The global economy is entering a period of weak growth and systemic disruption, according to the World Economic Forum’s latest Chief Economists’ Outlook.
Some 72% of surveyed chief economists expect the global economy to weaken over the next year amid intensifying trade disruption, rising policy uncertainty, and accelerating technological change. The findings point to the emergence of a new economic environment shaped by persistent disruption and growing fragmentation.
Diverging pathways in a fragmented global economy
The Outlook highlights sharp regional fault lines. Emerging markets are anticipated to be the main engines of growth, with the Middle East and North Africa (MENA), South Asia and East Asia and Pacific seen as bright spots. One in three chief economists expect strong or very strong growth in these regions.
The outlook for China is more mixed, with 56% of chief economists anticipating moderate growth though deflationary pressures are expected to persist. Growth is expected to remain more stagnant in advanced economies.
In Europe, 40% expect weak growth with fiscal loosening (74%) and low or moderate inflation (88%). In the US, most chief economists (52%) anticipate weak or very weak growth and high inflation (59%) as monetary policy is loosened (85%).

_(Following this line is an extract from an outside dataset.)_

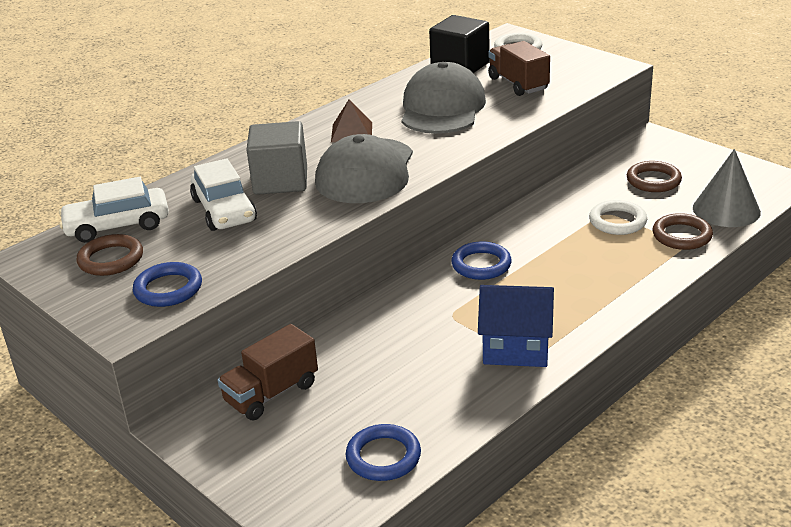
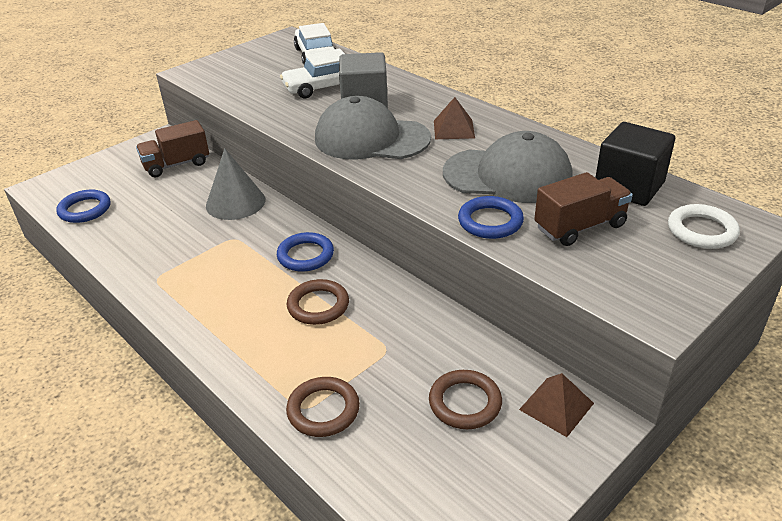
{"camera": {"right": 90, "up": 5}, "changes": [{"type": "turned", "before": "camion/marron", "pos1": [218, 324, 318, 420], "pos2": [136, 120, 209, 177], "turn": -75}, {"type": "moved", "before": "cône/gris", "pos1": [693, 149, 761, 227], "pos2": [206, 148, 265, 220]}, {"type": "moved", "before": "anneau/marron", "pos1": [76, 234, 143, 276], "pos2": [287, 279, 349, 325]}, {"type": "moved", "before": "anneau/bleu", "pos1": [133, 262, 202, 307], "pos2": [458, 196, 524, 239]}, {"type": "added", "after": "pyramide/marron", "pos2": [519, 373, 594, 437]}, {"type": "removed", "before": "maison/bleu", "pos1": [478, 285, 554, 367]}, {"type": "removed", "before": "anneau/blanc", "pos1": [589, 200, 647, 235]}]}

The chief economists warn that advanced and developing economies are on increasingly divergent growth pathways – 56% expect greater divergence over the next three years.
Towards a new economic environment
Chief economists overwhelmingly agree that today’s disruptions are structural rather than cyclical. Large majorities anticipate long-term disruption in natural resources and energy (78%), technology and innovation (75%), trade and global value chains (63%), and global economic institutions (63%).
This marks an important shift. The global economy is not so much weathering isolated shocks as realigning – raising the stakes for new forms of leadership, cooperation, and resilience.
“The contours of a new economic environment are already taking shape, defined by disruption across trade, technology, resources, and institutions,” says Saadia Zahidi, MD of the World Economic Forum. “Leaders must adapt with urgency and collaboration to turn today’s turbulence into tomorrow’s resilience.”
Trade realignment, fiscal strain, and debt risks
Structural shifts in the global economy are playing out most visibly in trade, fiscal policy, and debt. Some 70% of surveyed chief economists rate the current level of trade disruption as “very high”, far above other domains of the economy – and over three-quarters also expect disruption to trade and global value chains to cascade into other domains.
In financial markets and monetary policy, 45% of surveyed economists rate disruption as high or very high, yet only 21% expect it to last. Even so, while 52% see a major near-term crisis in advanced economies as unlikely, 85% warn that any shock could have wide systemic effects.
With global public debt levels mounting, the chief economists surveyed highlight that debt vulnerabilities – once largely associated with emerging economies – are increasingly centred in advanced ones: 80% expect risks in advanced economies to grow in the year ahead. Fiscal vulnerabilities are also more frequently identified among the top growth inhibitors in advanced economies (41%) compared to developing economies (12%).